Diese Faktoren verschärfen die bereits bestehenden Versorgungsprobleme. Es mangelt an Spezialisten und auf Parkinson sensibilisierten Hausärzten, die in der Lage sind, Symptome frühzeitig zu erkennen und eine adäquate Therapie einzuleiten. Die Notfalleinweisungsquote von Parkinson-Patienten ist in Ostsachsen bereits jetzt prekär hoch. Dies bindet stationäre Ressourcen, führt zu unnötigen Krankheitsfolgekosten und erhöht das Leid der Patienten.

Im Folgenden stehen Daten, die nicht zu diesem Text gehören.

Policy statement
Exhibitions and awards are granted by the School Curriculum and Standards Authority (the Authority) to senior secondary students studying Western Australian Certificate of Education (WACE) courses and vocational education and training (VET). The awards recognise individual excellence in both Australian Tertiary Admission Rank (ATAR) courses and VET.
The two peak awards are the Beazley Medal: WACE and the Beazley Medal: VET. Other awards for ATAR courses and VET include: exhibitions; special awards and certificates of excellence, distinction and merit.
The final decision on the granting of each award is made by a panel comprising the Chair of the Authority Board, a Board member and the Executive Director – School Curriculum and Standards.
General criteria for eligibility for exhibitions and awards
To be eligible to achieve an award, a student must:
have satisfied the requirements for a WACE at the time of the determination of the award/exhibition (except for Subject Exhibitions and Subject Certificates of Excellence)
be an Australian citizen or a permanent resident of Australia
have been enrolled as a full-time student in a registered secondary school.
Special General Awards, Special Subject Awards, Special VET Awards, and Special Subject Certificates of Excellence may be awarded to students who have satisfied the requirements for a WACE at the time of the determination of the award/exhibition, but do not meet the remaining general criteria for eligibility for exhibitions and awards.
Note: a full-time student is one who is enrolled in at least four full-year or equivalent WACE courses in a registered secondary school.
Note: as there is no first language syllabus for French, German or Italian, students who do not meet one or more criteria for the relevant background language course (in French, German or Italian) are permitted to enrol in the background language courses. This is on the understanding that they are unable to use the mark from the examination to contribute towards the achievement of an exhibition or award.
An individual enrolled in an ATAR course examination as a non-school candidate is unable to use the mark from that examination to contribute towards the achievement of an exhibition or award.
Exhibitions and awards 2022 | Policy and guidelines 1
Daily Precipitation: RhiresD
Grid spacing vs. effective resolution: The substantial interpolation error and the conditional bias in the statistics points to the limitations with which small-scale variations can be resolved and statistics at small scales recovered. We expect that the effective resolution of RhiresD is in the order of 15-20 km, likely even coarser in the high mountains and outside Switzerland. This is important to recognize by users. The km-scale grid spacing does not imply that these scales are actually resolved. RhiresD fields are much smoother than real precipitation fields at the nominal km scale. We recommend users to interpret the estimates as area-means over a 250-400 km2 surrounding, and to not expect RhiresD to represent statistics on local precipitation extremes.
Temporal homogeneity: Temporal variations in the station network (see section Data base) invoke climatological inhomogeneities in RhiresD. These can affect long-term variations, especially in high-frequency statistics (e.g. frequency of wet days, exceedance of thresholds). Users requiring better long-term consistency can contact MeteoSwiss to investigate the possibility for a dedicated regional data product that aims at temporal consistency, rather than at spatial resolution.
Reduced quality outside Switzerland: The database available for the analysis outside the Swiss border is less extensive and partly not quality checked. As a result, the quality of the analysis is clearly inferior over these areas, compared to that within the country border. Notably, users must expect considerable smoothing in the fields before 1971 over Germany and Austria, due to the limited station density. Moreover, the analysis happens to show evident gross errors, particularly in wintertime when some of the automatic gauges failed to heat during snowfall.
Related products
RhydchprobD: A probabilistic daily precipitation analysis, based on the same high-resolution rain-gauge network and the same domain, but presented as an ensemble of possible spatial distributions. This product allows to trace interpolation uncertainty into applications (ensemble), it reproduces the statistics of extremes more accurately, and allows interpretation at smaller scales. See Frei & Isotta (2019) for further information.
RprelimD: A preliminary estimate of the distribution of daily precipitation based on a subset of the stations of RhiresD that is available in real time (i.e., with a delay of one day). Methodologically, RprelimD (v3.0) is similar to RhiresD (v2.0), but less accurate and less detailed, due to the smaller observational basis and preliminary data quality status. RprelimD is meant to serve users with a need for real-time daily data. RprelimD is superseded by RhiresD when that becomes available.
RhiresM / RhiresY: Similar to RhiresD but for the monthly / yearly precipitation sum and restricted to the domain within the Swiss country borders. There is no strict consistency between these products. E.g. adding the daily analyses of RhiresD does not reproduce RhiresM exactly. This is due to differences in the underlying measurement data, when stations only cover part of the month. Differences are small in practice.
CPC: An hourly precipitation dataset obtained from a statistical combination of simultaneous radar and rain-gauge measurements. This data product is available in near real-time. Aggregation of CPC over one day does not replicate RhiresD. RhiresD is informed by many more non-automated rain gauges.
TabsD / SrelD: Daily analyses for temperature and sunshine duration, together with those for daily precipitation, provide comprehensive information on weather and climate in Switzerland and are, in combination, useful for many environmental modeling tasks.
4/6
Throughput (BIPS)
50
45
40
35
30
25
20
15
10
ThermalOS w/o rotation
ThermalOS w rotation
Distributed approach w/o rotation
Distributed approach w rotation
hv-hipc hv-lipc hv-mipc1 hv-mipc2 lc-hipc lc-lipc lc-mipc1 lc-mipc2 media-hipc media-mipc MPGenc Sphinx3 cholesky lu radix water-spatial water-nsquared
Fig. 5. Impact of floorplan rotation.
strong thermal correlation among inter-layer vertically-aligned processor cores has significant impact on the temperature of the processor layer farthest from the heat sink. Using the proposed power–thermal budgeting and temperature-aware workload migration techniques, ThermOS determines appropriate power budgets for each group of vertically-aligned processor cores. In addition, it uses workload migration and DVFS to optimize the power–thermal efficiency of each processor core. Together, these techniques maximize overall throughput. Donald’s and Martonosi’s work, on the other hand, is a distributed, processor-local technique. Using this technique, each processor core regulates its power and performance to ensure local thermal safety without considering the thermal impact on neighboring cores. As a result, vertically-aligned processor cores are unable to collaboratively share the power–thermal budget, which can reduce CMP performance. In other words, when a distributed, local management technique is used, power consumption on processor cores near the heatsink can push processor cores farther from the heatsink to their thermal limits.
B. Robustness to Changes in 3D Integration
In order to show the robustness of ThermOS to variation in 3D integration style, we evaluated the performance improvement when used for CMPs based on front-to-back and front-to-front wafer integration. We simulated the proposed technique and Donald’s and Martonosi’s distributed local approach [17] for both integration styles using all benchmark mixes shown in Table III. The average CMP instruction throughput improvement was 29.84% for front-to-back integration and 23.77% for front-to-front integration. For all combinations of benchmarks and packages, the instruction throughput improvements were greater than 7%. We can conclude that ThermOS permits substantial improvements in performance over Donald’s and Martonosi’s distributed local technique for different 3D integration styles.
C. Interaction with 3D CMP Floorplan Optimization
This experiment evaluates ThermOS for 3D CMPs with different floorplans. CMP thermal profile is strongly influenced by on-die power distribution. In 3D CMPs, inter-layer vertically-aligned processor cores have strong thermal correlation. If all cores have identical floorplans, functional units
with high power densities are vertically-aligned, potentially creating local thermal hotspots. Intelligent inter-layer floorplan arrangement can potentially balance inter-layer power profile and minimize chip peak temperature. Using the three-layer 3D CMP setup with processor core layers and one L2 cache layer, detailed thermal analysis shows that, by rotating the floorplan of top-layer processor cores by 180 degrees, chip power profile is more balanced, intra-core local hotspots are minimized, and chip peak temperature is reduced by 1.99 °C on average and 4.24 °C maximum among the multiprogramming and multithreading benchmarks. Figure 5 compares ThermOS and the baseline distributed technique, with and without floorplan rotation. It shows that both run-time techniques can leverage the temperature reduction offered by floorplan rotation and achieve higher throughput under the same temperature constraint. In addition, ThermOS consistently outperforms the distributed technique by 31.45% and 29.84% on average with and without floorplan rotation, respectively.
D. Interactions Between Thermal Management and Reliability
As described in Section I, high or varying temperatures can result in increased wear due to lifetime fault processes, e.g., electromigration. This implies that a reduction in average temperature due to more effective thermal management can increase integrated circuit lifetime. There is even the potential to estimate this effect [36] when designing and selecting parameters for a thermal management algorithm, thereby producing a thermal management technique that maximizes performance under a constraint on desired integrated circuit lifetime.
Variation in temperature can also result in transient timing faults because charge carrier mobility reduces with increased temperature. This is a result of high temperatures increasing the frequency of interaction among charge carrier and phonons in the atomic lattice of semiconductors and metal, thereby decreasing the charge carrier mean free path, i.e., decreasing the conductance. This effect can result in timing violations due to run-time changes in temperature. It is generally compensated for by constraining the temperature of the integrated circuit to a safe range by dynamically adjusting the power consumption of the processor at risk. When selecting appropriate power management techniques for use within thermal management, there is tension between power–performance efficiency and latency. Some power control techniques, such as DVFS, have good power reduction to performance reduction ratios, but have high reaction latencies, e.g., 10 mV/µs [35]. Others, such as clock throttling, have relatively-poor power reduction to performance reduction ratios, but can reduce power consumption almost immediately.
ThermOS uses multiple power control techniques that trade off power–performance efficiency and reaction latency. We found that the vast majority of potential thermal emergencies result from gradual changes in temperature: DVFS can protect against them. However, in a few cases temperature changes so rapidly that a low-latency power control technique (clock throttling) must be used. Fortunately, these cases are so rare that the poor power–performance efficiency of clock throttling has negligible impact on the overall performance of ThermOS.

Schätzungen zufolge leben in Sachsen etwa 32.000 Menschen mit Parkinson. Aufgrund des demografischen Wandels wird sich diese Zahl bis 2030 voraussichtlich verdoppeln. Gleichzeitig besteht ein Mangel an Fachärzten, insbesondere außerhalb der Ballungszentren. In Dresden werden laut dem Universitätsklinikum Dresden nur 16 Prozent der Patienten ausschließlich von Hausärzten versorgt, während es im ländlichen Raum bis zu 40 Prozent sind.

PANOS: Ein Lösungsansatz für die Parkinson-Versorgung

Vor diesem Hintergrund verständigte sich 2017 eine Gruppe von Neurologen in Ostsachsen, die Parkinson-Versorgung umzugestalten. Wesentlicher Leitgedanke war, klare Standards und Regeln der Zusammenarbeit sowie ein klares Rollenverständnis aller beteiligten Akteure zu schaffen. Es gelang, Akteure der Selbstverwaltung (Kassenärztliche Vereinigung Sachsen [KVS]) sowie Betroffene an einen Tisch zu holen und ein neuartiges Versorgungskonzept zu entwickeln.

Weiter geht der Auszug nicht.